The identification of news about future tax rates is key for answering these questions. In this dissertation I exploit the fact that there exist two classes of fixed-income securities in the U.S. that are very similar except for the tax treatment of their income streams. Interest on municipal bonds is tax-exempt, while interest on Treasury bonds is subject to federal income taxes; thus, relative price changes between municipal and Treasury bonds reflect changes in expected future tax rates, holding fixed other risk factors. I go beyond identification of the timing of news to directly measure the entire path of expected tax rates. The fact that different bonds have different maturities quantifies the degree of tax foresight, since yield spreads of bonds with different maturities reflect information about future taxes over different horizons. Hence, the tax news shocks derived from the bond prices measure not only when households receive information, but also what information they receive.

Identifying the entire path of expected tax rates in turn is important for testing the basic rational-expectations life-cycle model of consumption, as the theory predicts that consumption responds one-for-one to changes in expected after-tax lifetime income. The term structure of municipal yield spreads identifies the expected persistence of a tax shock, which is a crucial factor that determines the optimal consumption response according to the theory. For instance, if a tax change is expected to be only transitory, then the theory predicts that consumption does not respond much. On the other hand, if a tax reform is expected to have a large persistent component, then consumption should respond much stronger.

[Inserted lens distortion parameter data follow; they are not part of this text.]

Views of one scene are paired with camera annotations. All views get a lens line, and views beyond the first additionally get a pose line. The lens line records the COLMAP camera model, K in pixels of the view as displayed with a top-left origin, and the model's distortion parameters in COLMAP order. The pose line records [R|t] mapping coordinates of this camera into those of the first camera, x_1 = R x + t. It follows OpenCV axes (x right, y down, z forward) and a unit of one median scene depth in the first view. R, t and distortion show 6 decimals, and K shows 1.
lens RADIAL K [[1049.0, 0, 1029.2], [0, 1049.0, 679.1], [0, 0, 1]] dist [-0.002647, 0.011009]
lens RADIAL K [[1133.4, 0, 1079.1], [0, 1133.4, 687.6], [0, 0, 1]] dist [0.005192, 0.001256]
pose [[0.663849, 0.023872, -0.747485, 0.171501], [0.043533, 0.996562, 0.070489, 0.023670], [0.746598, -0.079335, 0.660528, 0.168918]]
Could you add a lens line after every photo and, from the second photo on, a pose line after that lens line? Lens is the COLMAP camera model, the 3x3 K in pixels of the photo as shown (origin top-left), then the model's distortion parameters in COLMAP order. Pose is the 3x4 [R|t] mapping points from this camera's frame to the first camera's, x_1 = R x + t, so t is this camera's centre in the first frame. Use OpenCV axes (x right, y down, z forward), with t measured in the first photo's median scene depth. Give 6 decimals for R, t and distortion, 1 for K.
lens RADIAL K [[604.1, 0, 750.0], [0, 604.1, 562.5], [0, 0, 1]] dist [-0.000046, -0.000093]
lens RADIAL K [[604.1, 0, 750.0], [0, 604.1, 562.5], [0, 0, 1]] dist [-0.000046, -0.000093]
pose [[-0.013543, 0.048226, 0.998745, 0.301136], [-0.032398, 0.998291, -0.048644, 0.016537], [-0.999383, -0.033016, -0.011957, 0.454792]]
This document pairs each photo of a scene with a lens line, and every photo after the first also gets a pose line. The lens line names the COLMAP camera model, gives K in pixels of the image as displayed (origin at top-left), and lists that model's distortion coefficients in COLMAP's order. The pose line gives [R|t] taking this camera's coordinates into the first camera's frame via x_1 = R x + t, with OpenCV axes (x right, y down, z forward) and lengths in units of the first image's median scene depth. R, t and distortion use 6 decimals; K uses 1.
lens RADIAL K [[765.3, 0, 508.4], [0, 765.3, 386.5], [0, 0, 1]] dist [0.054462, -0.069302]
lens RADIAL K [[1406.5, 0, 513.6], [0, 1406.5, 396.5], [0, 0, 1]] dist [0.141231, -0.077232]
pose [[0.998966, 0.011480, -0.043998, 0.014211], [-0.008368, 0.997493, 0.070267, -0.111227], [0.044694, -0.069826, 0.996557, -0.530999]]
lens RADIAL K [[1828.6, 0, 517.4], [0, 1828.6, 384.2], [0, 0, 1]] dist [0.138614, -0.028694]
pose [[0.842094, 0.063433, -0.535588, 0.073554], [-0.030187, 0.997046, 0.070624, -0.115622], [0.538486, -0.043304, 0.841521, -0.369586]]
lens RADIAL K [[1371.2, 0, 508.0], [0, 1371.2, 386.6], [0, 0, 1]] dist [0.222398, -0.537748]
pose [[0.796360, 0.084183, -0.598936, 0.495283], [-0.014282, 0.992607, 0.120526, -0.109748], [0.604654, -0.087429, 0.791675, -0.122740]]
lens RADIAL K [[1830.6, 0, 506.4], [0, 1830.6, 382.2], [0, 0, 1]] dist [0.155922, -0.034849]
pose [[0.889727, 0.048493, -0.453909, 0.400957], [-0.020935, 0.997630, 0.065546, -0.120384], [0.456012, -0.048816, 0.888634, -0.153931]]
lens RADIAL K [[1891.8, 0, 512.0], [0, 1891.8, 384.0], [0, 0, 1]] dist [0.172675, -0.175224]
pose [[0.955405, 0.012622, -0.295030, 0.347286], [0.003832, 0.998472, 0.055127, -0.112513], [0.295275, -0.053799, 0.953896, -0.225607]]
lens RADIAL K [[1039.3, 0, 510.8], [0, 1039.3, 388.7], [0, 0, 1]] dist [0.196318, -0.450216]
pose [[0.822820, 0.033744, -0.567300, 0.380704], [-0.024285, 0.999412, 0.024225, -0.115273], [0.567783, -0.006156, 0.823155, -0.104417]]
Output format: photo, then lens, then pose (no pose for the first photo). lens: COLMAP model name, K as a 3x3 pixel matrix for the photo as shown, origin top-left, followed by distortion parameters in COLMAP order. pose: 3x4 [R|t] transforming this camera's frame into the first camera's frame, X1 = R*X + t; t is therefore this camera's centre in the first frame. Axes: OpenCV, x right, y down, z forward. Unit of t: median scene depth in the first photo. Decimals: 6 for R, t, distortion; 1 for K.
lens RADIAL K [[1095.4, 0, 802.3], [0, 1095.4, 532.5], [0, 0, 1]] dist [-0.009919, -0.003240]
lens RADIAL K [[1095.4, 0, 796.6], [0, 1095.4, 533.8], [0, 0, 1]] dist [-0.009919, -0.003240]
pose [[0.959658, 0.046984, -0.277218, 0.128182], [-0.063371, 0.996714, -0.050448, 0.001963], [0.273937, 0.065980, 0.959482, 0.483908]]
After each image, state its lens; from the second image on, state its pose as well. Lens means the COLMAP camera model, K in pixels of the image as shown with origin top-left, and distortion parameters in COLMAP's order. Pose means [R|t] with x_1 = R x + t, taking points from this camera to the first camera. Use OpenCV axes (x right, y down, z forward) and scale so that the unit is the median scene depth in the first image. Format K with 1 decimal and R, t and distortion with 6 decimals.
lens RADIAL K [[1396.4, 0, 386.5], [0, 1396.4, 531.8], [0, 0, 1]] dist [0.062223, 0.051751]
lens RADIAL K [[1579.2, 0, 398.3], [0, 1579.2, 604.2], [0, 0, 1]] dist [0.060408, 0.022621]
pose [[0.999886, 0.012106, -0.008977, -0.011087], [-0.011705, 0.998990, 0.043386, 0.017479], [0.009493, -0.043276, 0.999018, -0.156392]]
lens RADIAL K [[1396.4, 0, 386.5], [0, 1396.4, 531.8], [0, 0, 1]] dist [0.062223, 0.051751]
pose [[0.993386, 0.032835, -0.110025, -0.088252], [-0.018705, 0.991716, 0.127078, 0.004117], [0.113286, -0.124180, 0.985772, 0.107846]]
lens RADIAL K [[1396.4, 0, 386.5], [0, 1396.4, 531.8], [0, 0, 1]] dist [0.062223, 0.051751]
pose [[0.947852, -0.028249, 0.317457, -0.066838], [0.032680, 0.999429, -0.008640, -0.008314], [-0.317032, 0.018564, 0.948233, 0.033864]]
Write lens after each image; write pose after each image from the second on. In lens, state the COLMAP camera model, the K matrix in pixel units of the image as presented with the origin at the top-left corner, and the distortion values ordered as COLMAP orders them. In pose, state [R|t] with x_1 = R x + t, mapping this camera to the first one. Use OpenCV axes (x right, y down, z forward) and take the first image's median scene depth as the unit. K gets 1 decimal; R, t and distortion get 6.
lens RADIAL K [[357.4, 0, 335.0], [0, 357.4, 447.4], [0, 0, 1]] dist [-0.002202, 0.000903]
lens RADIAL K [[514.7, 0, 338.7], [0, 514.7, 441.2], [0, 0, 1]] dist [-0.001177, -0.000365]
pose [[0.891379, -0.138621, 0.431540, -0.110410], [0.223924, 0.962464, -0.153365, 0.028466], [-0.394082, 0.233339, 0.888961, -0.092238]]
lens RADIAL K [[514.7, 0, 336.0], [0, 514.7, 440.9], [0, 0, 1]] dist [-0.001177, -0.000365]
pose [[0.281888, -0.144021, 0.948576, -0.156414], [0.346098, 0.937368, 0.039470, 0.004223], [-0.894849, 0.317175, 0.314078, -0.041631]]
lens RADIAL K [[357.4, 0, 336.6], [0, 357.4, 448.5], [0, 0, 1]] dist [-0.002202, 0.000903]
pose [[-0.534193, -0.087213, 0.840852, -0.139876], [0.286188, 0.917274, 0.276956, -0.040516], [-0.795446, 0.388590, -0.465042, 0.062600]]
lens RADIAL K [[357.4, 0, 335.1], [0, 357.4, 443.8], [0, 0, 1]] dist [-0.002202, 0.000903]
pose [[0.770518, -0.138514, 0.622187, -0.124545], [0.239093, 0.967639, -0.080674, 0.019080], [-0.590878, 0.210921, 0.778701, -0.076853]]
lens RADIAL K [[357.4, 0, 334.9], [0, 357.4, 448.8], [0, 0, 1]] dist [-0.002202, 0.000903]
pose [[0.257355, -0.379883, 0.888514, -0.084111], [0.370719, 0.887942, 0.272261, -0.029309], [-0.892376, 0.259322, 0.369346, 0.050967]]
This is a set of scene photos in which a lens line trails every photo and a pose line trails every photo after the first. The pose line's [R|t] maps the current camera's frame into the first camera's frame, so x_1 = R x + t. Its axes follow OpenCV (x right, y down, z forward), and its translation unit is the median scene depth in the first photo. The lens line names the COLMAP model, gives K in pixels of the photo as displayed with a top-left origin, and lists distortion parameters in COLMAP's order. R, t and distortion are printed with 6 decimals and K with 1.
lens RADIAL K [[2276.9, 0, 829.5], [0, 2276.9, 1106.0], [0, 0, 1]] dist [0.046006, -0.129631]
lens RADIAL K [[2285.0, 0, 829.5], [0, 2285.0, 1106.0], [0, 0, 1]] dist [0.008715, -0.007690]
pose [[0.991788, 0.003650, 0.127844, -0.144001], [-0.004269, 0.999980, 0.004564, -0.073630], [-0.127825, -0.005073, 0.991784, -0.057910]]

Combining these market-based tax expectations with consumption data from the Consumer Expenditure Survey I find that consumption of high-income households increases by close to 1% in response to news of a 1% increase in expected after-tax lifetime income, consistent with the basic rational-expectations life-cycle theory. On the other hand, households who have lower income, less education, or are more credit constrained respond less to news. However, the same households also respond one-for-one with large news shocks, consistent with rational inattention.